The laboratory of the Duke of Picquigny by J. La Joue. Engraving by Charles Nicolas Cochin (1715–1790).
Medieval anatomy at the School of Salerno was primarily based on the swine (1), while during the Renaissance, William Harvey tackled any number of species including dogs, hogs, sheep, ox, fish, serpents, mussels, oysters, sponges, snails, whelks, partridge, frogs, tortoises, bees, slugs, shrimps, crabs, crayfish, wasps, hornets and flies (6). The founder of experimental surgery, John Hunter (1728–1793), studied blood flow in the antlers of deer from Richmond Park when establishing his theory of collateral circulation. His student, Sir Astley Paston Cooper (1768–1841), ligated the common carotid artery of the dog, in order to further develop the aneurysm surgery developed by his teacher (1).
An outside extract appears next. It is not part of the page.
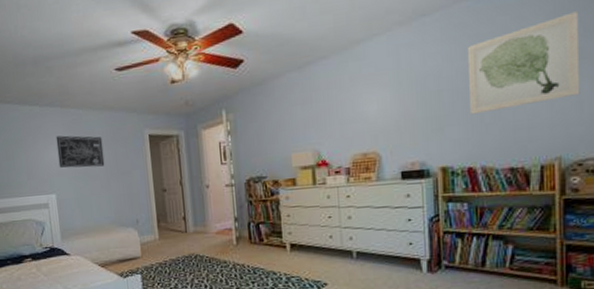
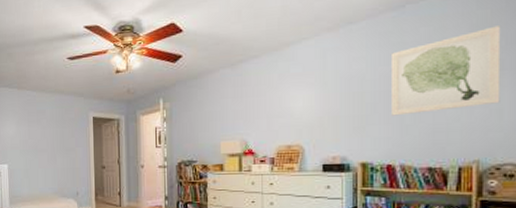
wall art: present [55,135,105,168] -> none [11,113,53,143]

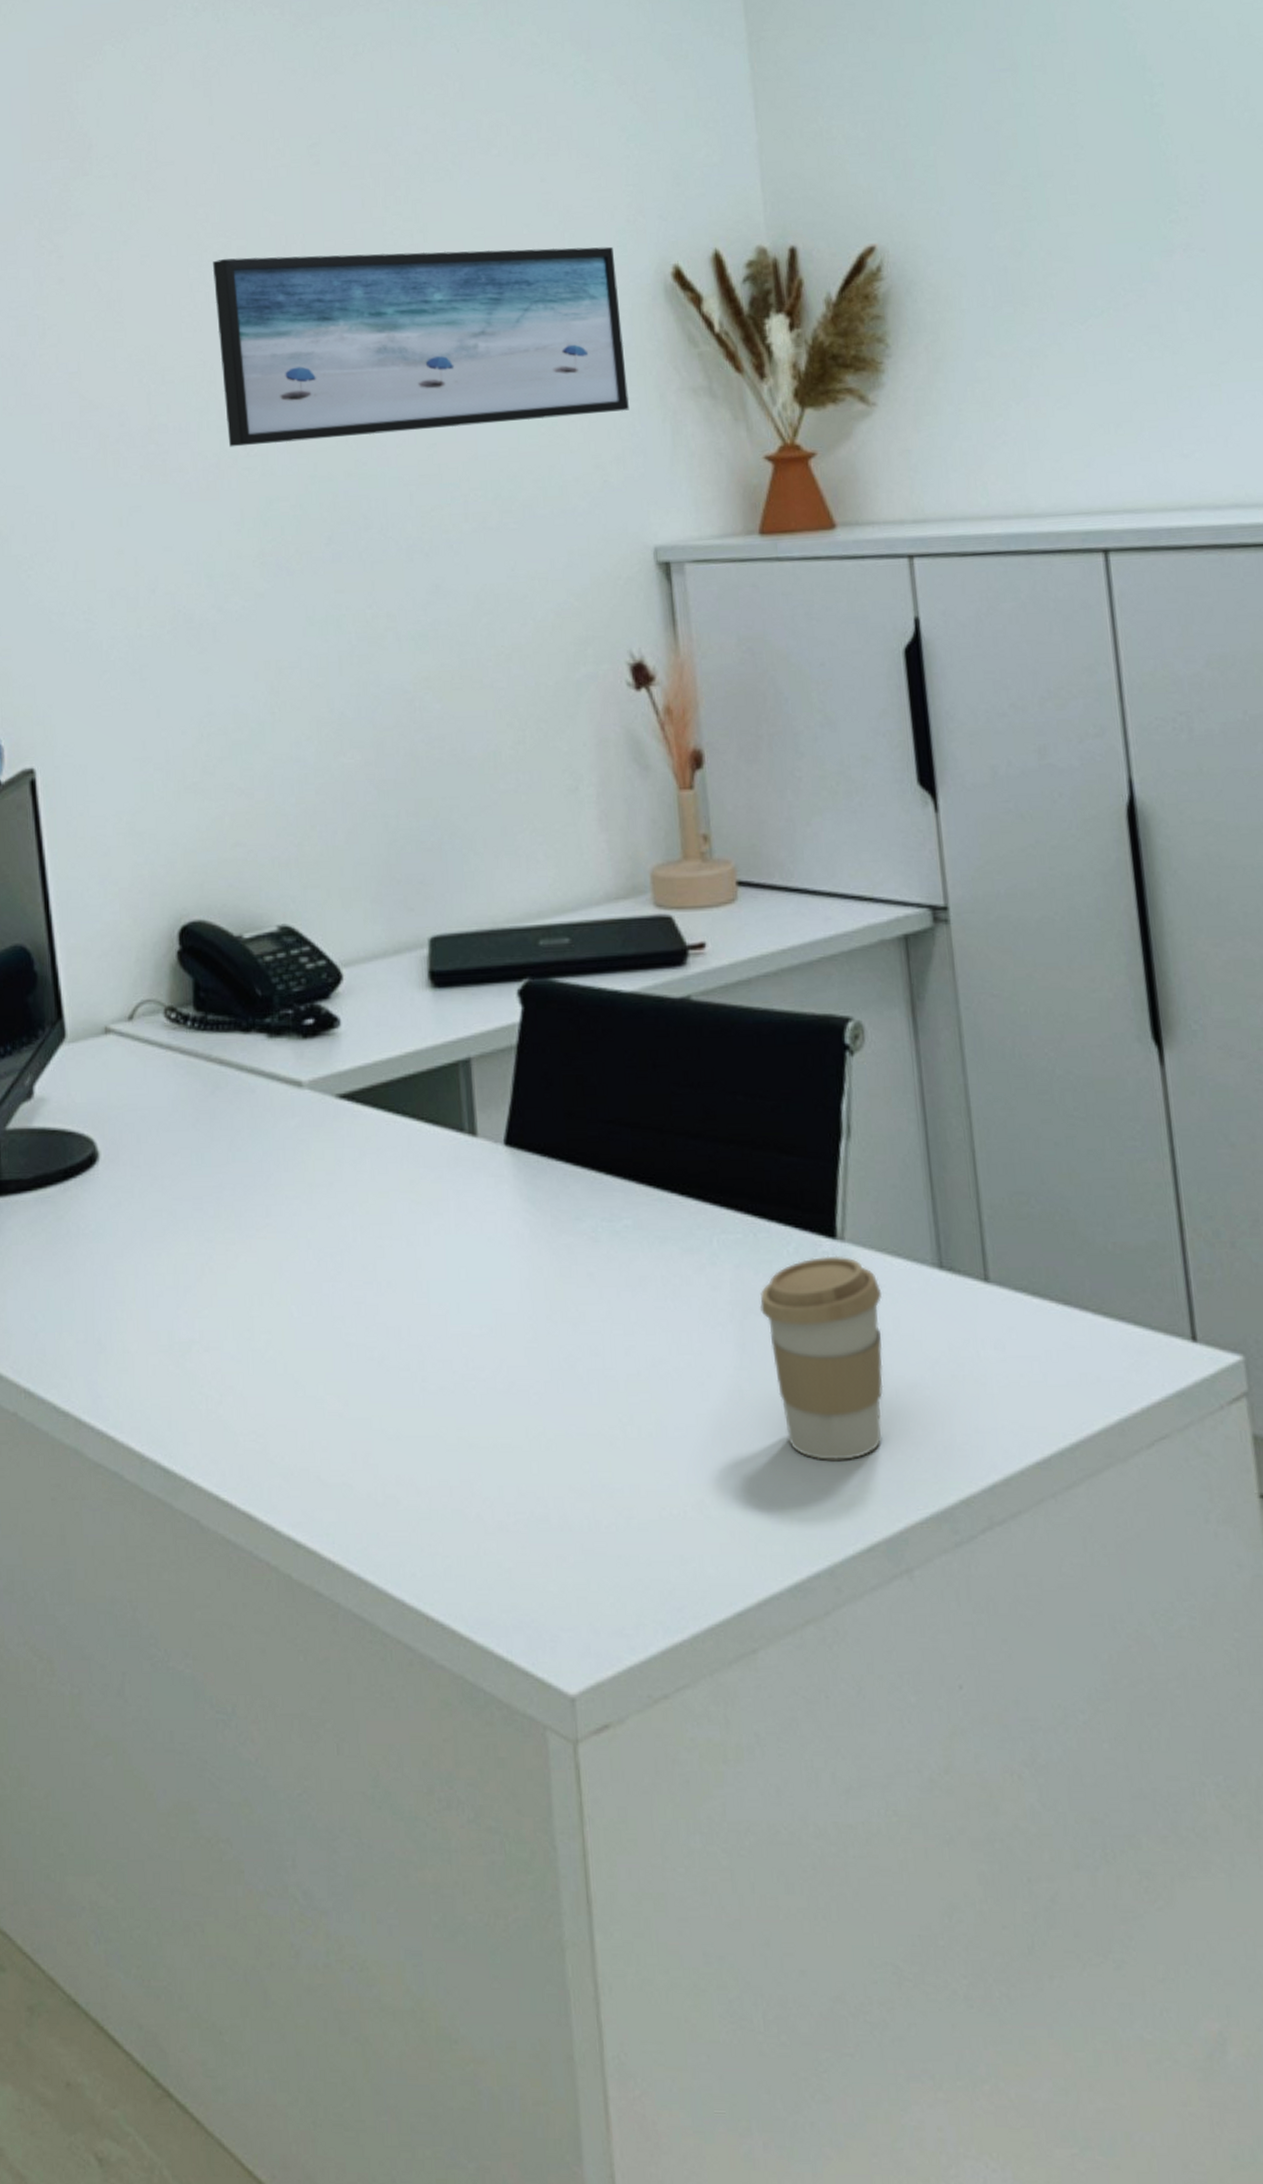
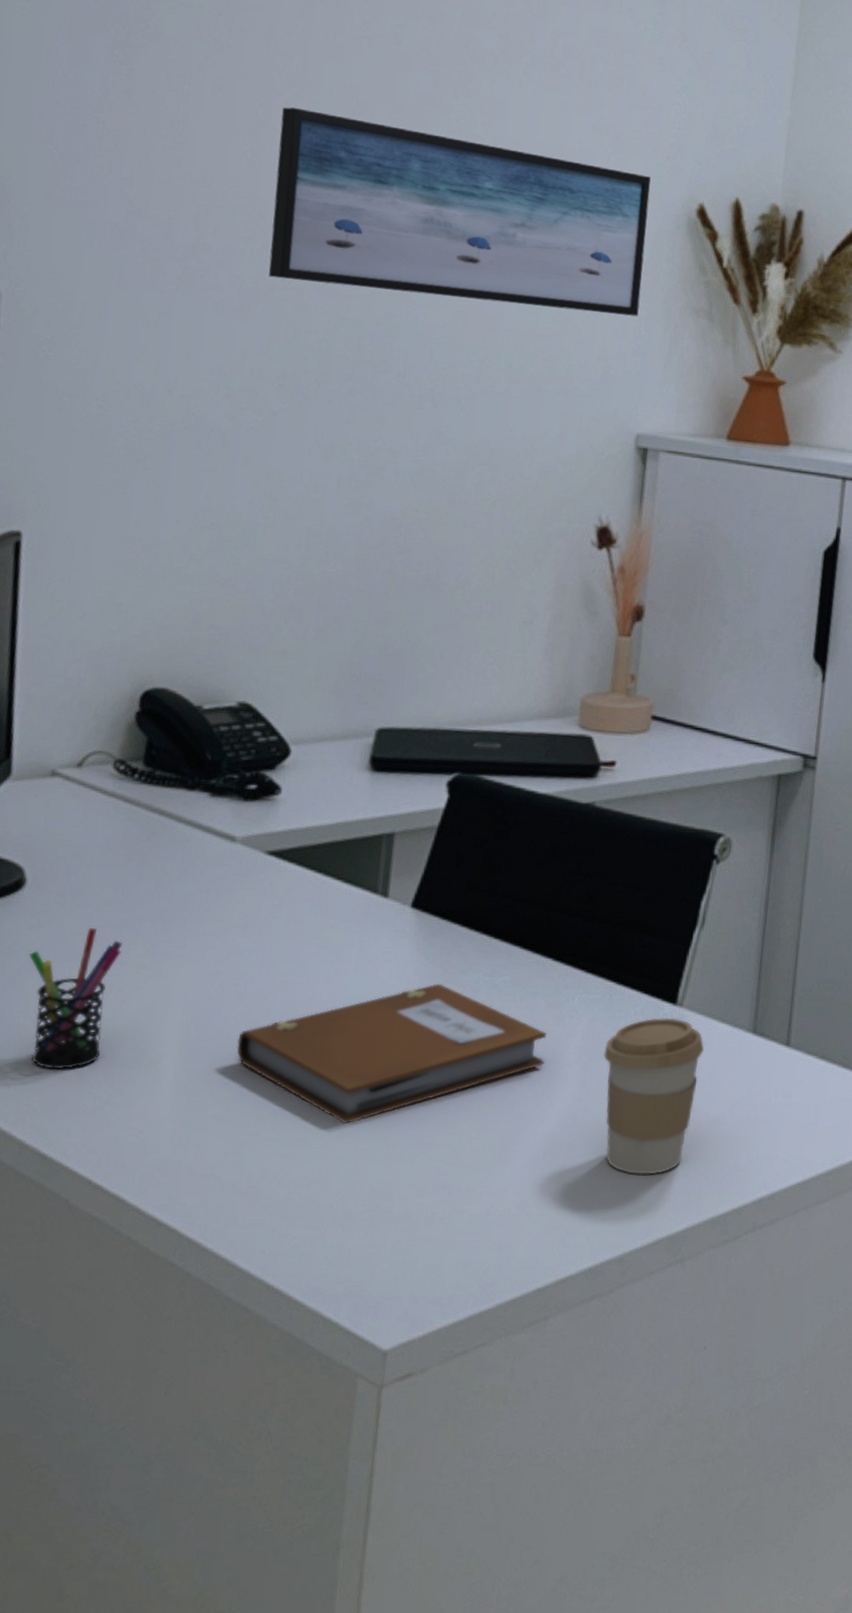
pen holder: none [115,1202,207,1368] -> present [29,928,123,1070]
notebook: none [344,1235,691,1415] -> present [236,983,546,1125]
Most contemporary stroke experiments are performed on rats and mice, although rabbits, gerbils, cats, dogs and a variety of primates are also studied. Many modern strains of rat can trace their lineage to the Wistar institute in Philadelphia, with the first outbred commercial colony established early in the 20th century.
Future
Anatomy and physiology, once the primary drivers of experimentation, are ceding ground to proteomics, genomics and bioinformatics. Just as the invention of the compound microscope around 1600 resulted in a quantum leap in our understanding of the cerebrovasculature, now genetics and proteomics systems will increase the information content per experiment allowing us to understand quickly the broad physiological context of even the smallest perturbations of the body. Increasingly sophisticated computational models and multicell culture systems will help reduce in vivo experimentation.